# Extracted records
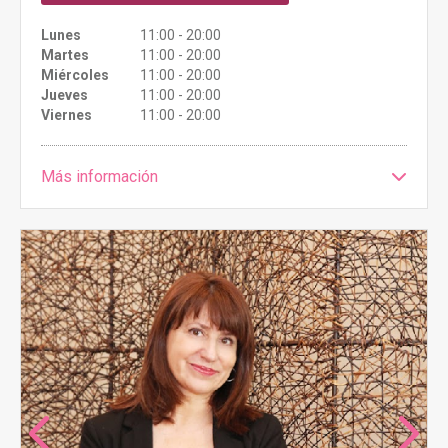
Lunes
11:00 - 20:00
Martes
11:00 - 20:00
Miércoles
11:00 - 20:00
Jueves
11:00 - 20:00
Viernes
11:00 - 20:00
Más información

# Prompt
Only the pictures are to be excluded; all other parts of the records above are to be given exactly.

# Task response
Lunes
11:00 - 20:00
Martes
11:00 - 20:00
Miércoles
11:00 - 20:00
Jueves
11:00 - 20:00
Viernes
11:00 - 20:00
Más información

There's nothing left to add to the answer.